_To-do item_
From the table-setting post, extract the stretch from "The Elements of" through "want to include." without changing a word.
*** Text section
MULLINS Special Occasions
Set for Success: Setting Your Table Like a Pro
Posted by: Sarah Lawen Smith Mar 16, 2024

The hour is nearing, the caterer is cooking, and your dinnerware rentals have arrived. You look at the crates and boxes of fancy plates and shiny silverware and find yourself asking, “Where does all this go?” If this sounds like you, don’t fret. If you have never hosted a formal dinner before, it’s only natural to be a bit confused about where all these different elements fit in the larger table setting picture. The good thing is, everything does fit, and everything has its place and purpose. Follow along to learn where everything goes and why, and you’ll be setting tables like a pro in no time.

The Elements of Success

There are a lot of things that can go into a table setting, but the final picture that you aim for will highly depend on both the formality of your event and the number of courses you serve. The most basic table setting contains a dinner plate, a water glass, a napkin, and meal-appropriate flatware. Beyond that, you may also choose to include a charger, salad and dessert plates, bread plates and knives, or glasses for tea, wine, or champagne. Knowing what food you are wanting to serve will help you decide what elements you need or want to include.
******
*** Material supplied
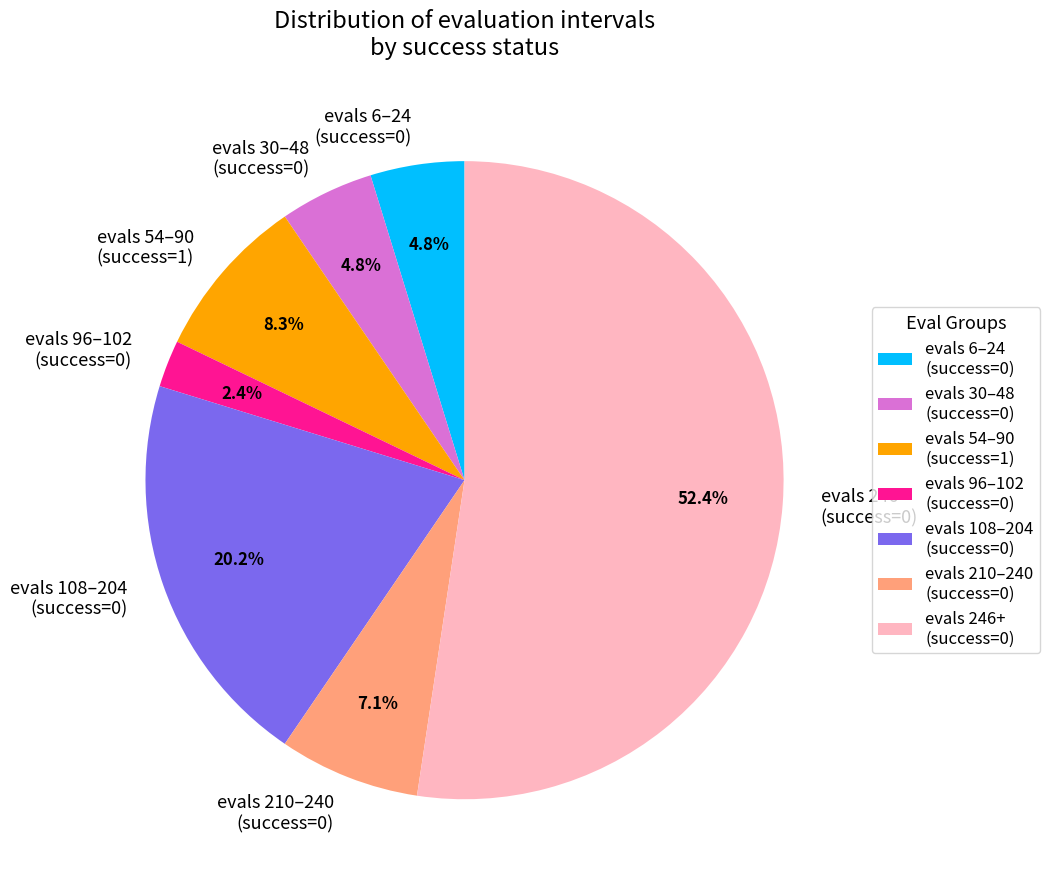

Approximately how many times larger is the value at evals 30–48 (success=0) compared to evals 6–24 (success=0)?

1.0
******
*** Material supplied
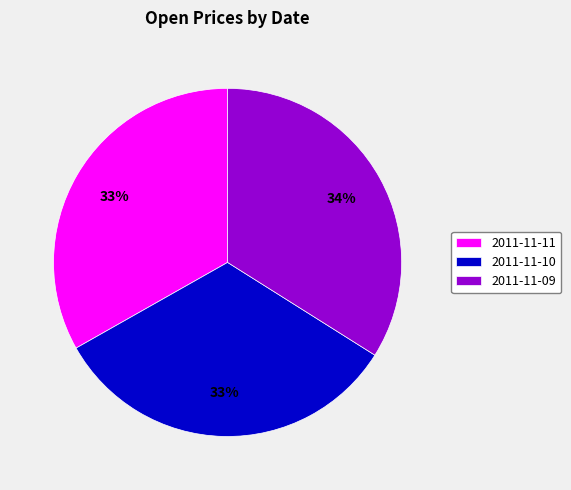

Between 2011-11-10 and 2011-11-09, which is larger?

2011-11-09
******
_Result for this exercise_
The Elements of Success

There are a lot of things that can go into a table setting, but the final picture that you aim for will highly depend on both the formality of your event and the number of courses you serve. The most basic table setting contains a dinner plate, a water glass, a napkin, and meal-appropriate flatware. Beyond that, you may also choose to include a charger, salad and dessert plates, bread plates and knives, or glasses for tea, wine, or champagne. Knowing what food you are wanting to serve will help you decide what elements you need or want to include.